## Task to complete
Would you transcribe the line that holds "183), 2861.7 +192.8", plus every line beneath it through the end of the data, exactly and with nothing added?

+++

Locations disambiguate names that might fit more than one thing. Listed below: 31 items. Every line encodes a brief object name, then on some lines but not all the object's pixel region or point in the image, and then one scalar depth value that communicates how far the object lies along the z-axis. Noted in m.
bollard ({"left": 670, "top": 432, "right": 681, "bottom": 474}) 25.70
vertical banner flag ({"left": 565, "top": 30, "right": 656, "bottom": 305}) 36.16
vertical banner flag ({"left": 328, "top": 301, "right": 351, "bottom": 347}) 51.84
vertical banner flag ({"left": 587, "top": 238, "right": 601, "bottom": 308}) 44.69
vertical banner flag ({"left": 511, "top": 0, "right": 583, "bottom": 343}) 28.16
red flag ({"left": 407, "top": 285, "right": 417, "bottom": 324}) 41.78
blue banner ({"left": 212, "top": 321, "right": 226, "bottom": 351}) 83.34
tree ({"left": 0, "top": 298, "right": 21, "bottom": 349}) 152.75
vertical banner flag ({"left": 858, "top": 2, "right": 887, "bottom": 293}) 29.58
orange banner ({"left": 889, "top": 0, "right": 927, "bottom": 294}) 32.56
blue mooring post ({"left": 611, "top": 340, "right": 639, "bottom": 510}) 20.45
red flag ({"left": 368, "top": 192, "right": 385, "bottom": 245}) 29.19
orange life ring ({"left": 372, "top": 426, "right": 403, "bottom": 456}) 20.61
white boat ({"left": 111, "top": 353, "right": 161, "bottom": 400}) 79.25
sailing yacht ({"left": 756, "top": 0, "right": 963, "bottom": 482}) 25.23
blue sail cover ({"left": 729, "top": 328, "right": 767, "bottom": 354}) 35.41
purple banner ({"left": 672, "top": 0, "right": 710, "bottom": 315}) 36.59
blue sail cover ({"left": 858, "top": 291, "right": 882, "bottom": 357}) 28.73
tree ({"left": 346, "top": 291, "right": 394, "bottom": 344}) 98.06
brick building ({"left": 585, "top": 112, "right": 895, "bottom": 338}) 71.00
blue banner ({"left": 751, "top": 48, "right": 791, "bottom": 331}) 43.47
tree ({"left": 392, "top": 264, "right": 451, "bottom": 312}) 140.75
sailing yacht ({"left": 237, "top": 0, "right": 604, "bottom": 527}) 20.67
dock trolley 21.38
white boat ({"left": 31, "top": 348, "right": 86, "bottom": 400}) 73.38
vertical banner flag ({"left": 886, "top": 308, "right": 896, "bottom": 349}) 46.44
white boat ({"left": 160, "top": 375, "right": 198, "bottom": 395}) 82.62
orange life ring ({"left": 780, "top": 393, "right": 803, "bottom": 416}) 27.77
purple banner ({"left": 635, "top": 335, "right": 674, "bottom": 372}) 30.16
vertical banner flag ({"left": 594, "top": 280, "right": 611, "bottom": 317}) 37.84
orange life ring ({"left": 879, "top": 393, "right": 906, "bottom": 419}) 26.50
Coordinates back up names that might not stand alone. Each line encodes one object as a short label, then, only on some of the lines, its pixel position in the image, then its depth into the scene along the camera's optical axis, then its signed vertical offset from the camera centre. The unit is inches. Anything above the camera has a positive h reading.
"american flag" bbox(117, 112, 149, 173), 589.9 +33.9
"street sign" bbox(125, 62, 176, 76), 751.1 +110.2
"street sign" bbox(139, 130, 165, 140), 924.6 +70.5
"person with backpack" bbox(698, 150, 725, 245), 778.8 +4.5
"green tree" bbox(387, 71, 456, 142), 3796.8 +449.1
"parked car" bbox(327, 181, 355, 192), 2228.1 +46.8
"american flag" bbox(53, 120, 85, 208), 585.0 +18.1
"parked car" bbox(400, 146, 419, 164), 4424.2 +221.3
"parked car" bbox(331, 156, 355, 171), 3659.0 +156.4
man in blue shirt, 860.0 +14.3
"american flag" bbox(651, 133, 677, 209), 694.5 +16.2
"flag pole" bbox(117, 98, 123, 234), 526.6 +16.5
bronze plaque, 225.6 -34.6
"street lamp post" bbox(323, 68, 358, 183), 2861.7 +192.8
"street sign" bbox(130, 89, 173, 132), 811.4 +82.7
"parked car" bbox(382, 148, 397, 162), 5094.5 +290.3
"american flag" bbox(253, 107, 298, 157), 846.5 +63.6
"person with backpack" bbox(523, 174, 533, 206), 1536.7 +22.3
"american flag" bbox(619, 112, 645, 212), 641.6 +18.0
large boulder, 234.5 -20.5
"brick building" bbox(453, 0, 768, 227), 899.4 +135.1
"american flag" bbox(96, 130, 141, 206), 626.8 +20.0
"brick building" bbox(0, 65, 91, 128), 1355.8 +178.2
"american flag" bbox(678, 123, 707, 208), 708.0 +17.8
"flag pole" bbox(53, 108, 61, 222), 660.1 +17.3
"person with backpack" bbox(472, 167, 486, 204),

+++

## Response area
"street lamp post" bbox(323, 68, 358, 183), 2861.7 +192.8
"street sign" bbox(130, 89, 173, 132), 811.4 +82.7
"parked car" bbox(382, 148, 397, 162), 5094.5 +290.3
"american flag" bbox(253, 107, 298, 157), 846.5 +63.6
"person with backpack" bbox(523, 174, 533, 206), 1536.7 +22.3
"american flag" bbox(619, 112, 645, 212), 641.6 +18.0
large boulder, 234.5 -20.5
"brick building" bbox(453, 0, 768, 227), 899.4 +135.1
"american flag" bbox(96, 130, 141, 206), 626.8 +20.0
"brick building" bbox(0, 65, 91, 128), 1355.8 +178.2
"american flag" bbox(678, 123, 707, 208), 708.0 +17.8
"flag pole" bbox(53, 108, 61, 222), 660.1 +17.3
"person with backpack" bbox(472, 167, 486, 204),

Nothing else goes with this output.